As competitive pressures from new media escalate, broadcasters and content owners are experimenting with new business models, writes Lorenzo Zanni.
The reason for this experimentation is to find ways to better face some of the industry’s most important challenges. Three of these challenges can be summed up as becoming a media factory, the importance of cyber-proofing and a requirement to integrate the best technology.
With stretched budgets and shortened timescales, the workings of media companies are starting to resemble those of a factory, where efficiency and speed are paramount.
As broadcast infrastructures have come to increasingly rely on generic IT technology, cyber security has become a top priority in most media organisations’ technology purchasing strategy.
Media companies still want to cherry-pick the best technologies to suit their custom workflows. However, 98% of them also want interoperability, requiring suppliers to adopt an open approach to product interoperability.
Some of the new business models that are being deployed to address these challenges are:
Streamline the Content Supply-Chain to achieve more efficiency and speed, media companies are moving to a supply-chain approach for handling media content. This is associated with the rise of emerging technologies such as AI and the cloud.
AI brings more automation of routine workflows as well as predictive capabilities. With regards to automation, data from the US Bureau of Labor Statistics shows that in the next eight years, routine jobs are going to be those to suffer the most from this transition to AI. The cloud brings more speed and flexibility through on-demand provisioning of resources. In mature supply-chains, operations are tracked in real-time so that every investment (in content and technology) is constantly evaluated for its return
Build-it-Yourself to solve the interoperability conundrum, media companies are also developing more technology solutions internally.
According to IABM data, the average percentage of technology solutions built in house by end-users has increased to 37%. Most end-users also plan to increase their software development investment in the next twelve months.
The rise of microservices, a method of developing software as a suite of separate, independent services, is associated with this trend too. In fact, one possible use case of microservices is gluing together separate technology solutions to improve workflows. For example, ITV is doing this to achieve greater interoperability of operations. Microservices are also the right tools for transitioning to a media factory as they guarantee more resilience, scale and speed of operations
Buy to Build Media companies are also increasingly investing in technology suppliers to internalise technologies that are strategic to their businesses. Two important investment areas are the next-generation advertising and OTT segments.
In the OTT segment, media companies have acquired OTT technology providers to support the launch of their direct-to-consumer offerings. Examples of this trend include the acquisitions of BAMTech by Disney and of NeuLion by Endeavor.
In the advertising segment, programmatic ad technology suppliers such as SpotX and FreeWheel have been acquired by media companies (RTL and Comcast respectively) to build in-house capabilities for programmatic ad sales.
Collaborate Media companies are not only getting closer to their customers through direct-to-consumer offerings, but also to their suppliers - through partnerships.
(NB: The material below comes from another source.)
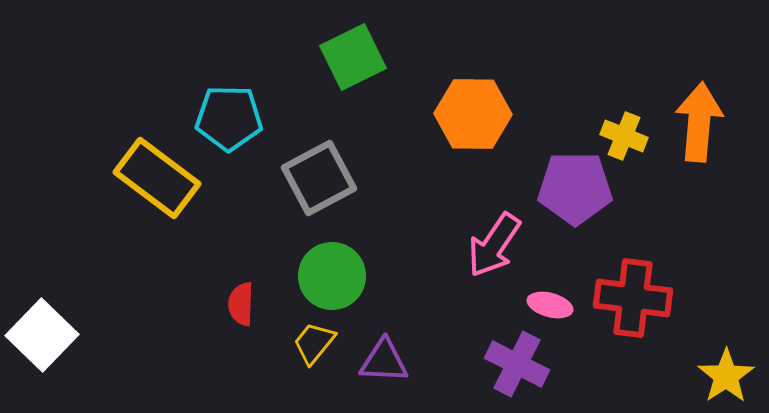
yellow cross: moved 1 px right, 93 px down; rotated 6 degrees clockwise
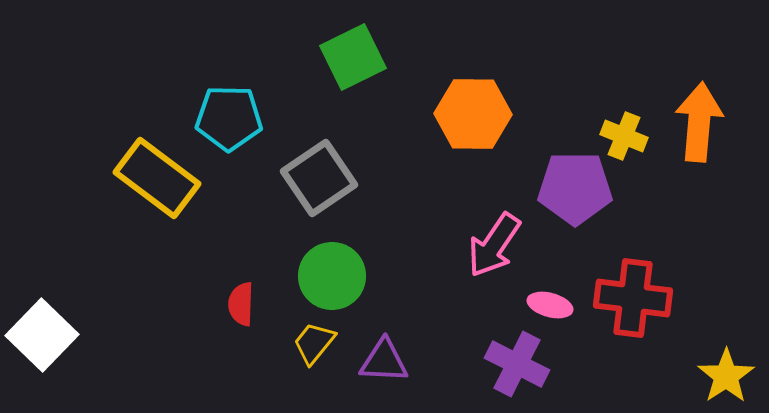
gray square: rotated 6 degrees counterclockwise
In fact, we are moving away from transactions to partnerships, with a stronger focus on the long-term value of the relationship between the supplier and the end-user.
This is also mirrored by the rise of services – to the detriment of products – in the industry as shown by data from the IABM DC GMVR.
New projects increasingly feature collaborations between end-users and suppliers (see, for example, Discovery/SDVI) where both develop technology solutions, leveraging their respective strengths. End-users are not only collaborating with suppliers, but also with other end-users and third parties.
Recent initiatives to pool advertising data together show that end-users may find it beneficial to collaborate on this. An example of this is the Comcast Insights Platform, which was announced by Comcast last year and joined by other broadcasters such as Disney, to leverage blockchain for ad sales.
On security, there’s always been a disincentive to share information given the sensitive nature of cyber-attacks. Initiatives to increase collaboration on this topic are key to better dealing with the cyber threat. Recent examples of this include governments’ initiatives such as the National Cyber Security Centre, which was launched by the UK government in 2016
The industry is changing radically, with technology being at the centre of media businesses’ strategies going forward. Helping them address these challenges through the right business models is key.